In 336 PEK Penalva is the invisible translator. The Baikal becomes home to his various stories and the Russian language carries the narrative in the soundtrack. Neither the lake nor the voiceover are important in themselves, rather they demonstrate the process of translation that has taken place. Discussing this aspect of the film, Penalva says that

Quite a bit has been written about 336 PEK, mostly focusing on the mechanics of memory, and it has become a film 'about' memory. To me it is still primarily a film which uses its original English text as subtitles to its Russian translation, which in turn is the film's soundtrack. The 'plot' is 'Russian' because the text is spoken in Russian.8

Translation (traditionally another form of imitation) at once represents the possibility of transforming a narrative from one language to another and the impossibility of ever acheiving a like-for-like transfer of meaning in that process. By placing the original text in the subtitles and ascribing the translation to the soundtrack, Penalva inverts cinematic hierarchies and exposes the gap in meaning that is at the heart of translation. We cannot understand the main text in the voiceover and we rush to find answers in the transient subtitles. In this way, 336 PEK is a genuinely 'foreign' movie - it confronts us with the distance between experience and language. It tells us that we are never at home.


Notes

1. Joao Penalva, email to Francis McKee, Tuesday, May 2, 2000.

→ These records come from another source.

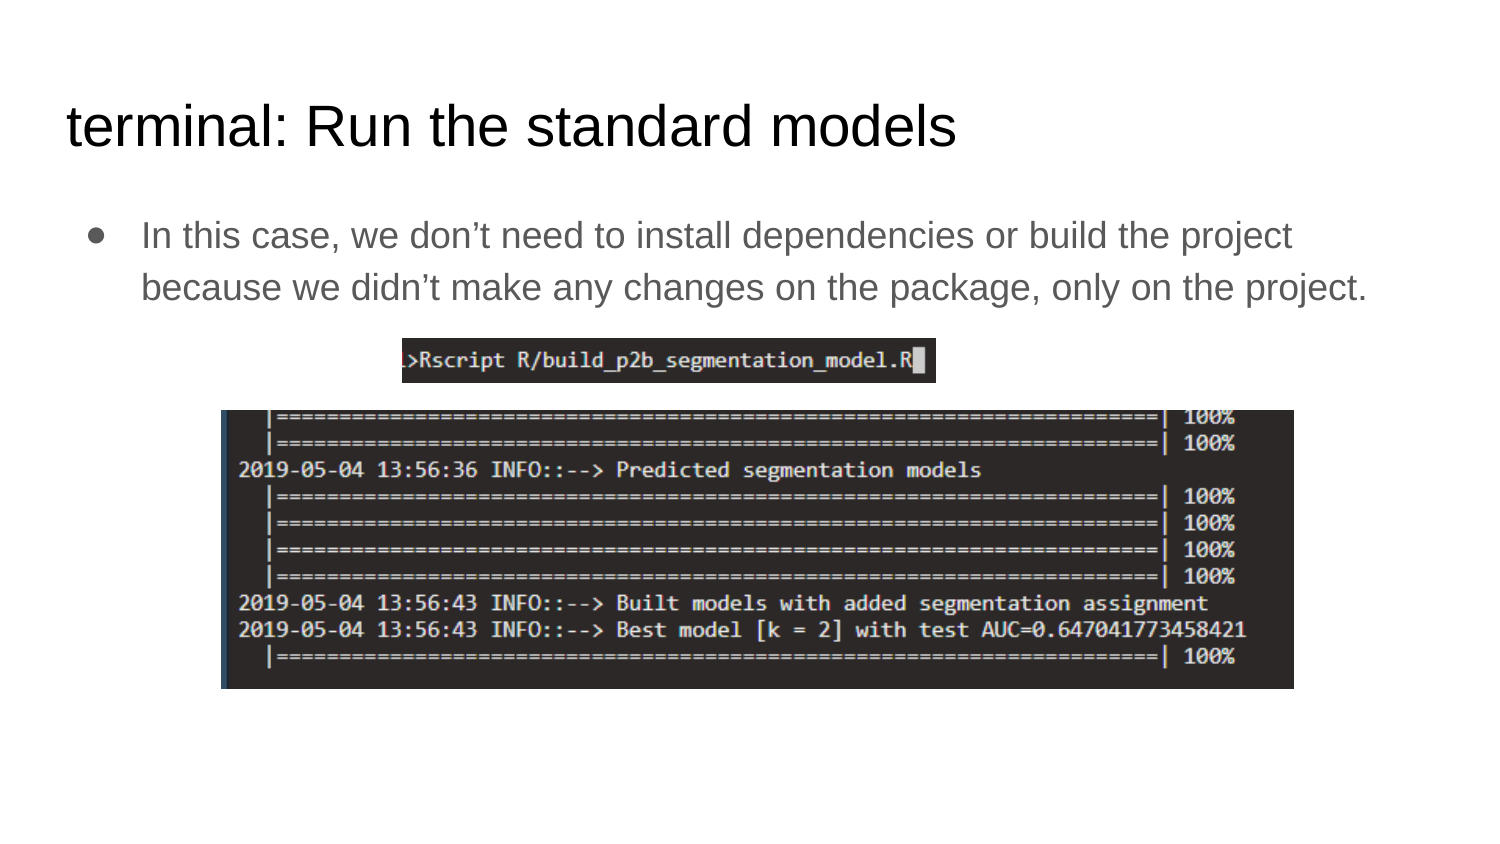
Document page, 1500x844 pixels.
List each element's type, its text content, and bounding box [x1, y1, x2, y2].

picture [402, 338, 936, 383]
picture [221, 410, 1294, 689]
list In this case, we don’t need to install dependencies or build the project because we didn’t make any changes on the package, only on the project. [51, 189, 1449, 750]
title terminal: Run the standard models [51, 72, 1449, 167]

2. http://www.bbc.co.uk/choice/spreadlove/siberia.shtml

3. Mark Sergeev, 'Word of Poet', http://www.friends-partners.org/~irkutsk/baikal/mark.htm

4. Thomas J. DiLorenzo, 'Why Socialism Causes Pollution', http://www.fee.org/freeman/92/dilore.html

5. Mark Sergeev, 'Word of Poet', http://www.friends-partners.org/~irkutsk/baikal/mark.htm

6. Seneca, Ad Lucilium Epistulae Morales, 3 vols. trans. Richard M. Gummere (London: William Heinemann, 1930) 2: 278-81.

7. Erasmus, The Ciceronian: A Dialogue on the Ideal Latin Style, trans. Betty I. Knott. Toronto: University of Toronto Press, 1986, 402 vol. 27 of The Collected Works of Erasmus.